Shifting left to improve speed is a desirable goal, but being first into market at the potential sacrifice of meeting requirements? It’s not for everyone.
Companies like Robinhood that pushed boundaries and broke barriers were swiftly smacked by the SEC and other regulators. Today, it’s no secret that regulators are now coming for crypto with urgency, following the collapse of FTX and rising issues with fraud. The takeaway is clear: Fast or new doesn’t always mean better—to consumers or regulators—meaning most financial services companies are wise to wait and become quick adopters rather than disrupters.
For the bank we worked with, the benefits were clear: increased speed to market, healthier and happier teams, reduced risk, and more loyal customers.
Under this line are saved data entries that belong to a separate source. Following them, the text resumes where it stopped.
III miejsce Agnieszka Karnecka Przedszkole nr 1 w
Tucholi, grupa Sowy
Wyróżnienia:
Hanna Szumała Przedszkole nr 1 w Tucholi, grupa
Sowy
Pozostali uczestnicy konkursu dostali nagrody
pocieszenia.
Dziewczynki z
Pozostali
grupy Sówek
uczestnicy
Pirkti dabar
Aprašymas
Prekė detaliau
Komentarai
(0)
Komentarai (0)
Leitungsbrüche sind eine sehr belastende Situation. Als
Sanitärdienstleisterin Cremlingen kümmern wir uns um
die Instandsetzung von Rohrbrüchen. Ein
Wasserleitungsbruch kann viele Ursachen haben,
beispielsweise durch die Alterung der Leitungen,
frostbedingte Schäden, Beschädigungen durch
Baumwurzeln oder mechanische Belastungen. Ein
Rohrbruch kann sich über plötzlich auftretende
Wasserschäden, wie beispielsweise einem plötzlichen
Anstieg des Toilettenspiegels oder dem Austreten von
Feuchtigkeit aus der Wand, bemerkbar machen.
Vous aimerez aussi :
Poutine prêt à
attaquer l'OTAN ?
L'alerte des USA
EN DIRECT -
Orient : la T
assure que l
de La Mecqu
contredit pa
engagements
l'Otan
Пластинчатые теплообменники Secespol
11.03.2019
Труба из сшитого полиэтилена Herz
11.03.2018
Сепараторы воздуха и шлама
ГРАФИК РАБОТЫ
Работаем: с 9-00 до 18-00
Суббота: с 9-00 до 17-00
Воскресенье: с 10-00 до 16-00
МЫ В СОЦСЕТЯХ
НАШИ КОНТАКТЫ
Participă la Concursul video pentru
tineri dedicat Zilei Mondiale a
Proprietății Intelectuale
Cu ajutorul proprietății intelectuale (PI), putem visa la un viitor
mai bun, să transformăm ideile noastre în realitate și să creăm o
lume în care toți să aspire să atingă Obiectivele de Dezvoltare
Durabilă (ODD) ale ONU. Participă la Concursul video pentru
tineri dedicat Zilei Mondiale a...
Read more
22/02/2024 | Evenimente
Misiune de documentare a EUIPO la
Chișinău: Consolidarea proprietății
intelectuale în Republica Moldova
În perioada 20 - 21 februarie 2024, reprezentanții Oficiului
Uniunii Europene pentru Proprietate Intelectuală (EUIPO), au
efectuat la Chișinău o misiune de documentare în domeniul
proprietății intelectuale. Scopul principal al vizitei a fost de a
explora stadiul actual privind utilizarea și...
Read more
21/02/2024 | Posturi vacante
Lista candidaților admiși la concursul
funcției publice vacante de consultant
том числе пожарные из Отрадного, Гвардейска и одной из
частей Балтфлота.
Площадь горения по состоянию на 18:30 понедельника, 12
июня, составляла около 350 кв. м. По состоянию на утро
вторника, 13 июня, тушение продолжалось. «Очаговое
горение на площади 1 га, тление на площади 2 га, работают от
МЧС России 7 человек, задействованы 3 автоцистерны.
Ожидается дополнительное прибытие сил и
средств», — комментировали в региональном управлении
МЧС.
But these processes also create lasting value that builds and scales over time.
While every financial service organization is different and will see benefits and changes specific to their unique needs, there are three consistent outcomes you can expect:
Risk identification and solutioning: Preserving value and avoiding costly adverse findings are made possible because of the developed ability to know what risks you’re facing, their size, and where they are. Being able to initiate proactive resolutions in real-time—without disrupting other priorities—should be the new expectation.
Embedded proactive risk management from experts: Having this proactive risk approach embedded into organizations—with a board of security and compliance experts to serve as the foundation of daily operations—can help situate and direct the organization to be better able to flag or prevent threats in real-time without conflicting interests.
Defined digital strategy, design, and build: When you need to integrate new or cloud-based technologies, design and build security guardrails within the process to mitigate risk and support your digitally-forward operating model and compliance program. This can be developed hand-in-hand with the team of experts leading the proactive risk initiatives.
In a highly regulated industry, it’s important to be pragmatic.
Benchmark yourself against peers your size and in your industry. Netflix is often held up as a best-in-class example for releases, but the Netflix SDLC model shifts right on security. Their “deploy fast, fix later” approach doesn’t work in financial services because the security profile of the product and customer base is entirely different. Determine the best-in-class model that suits your company’s unique stakeholder needs and make progress toward that end state.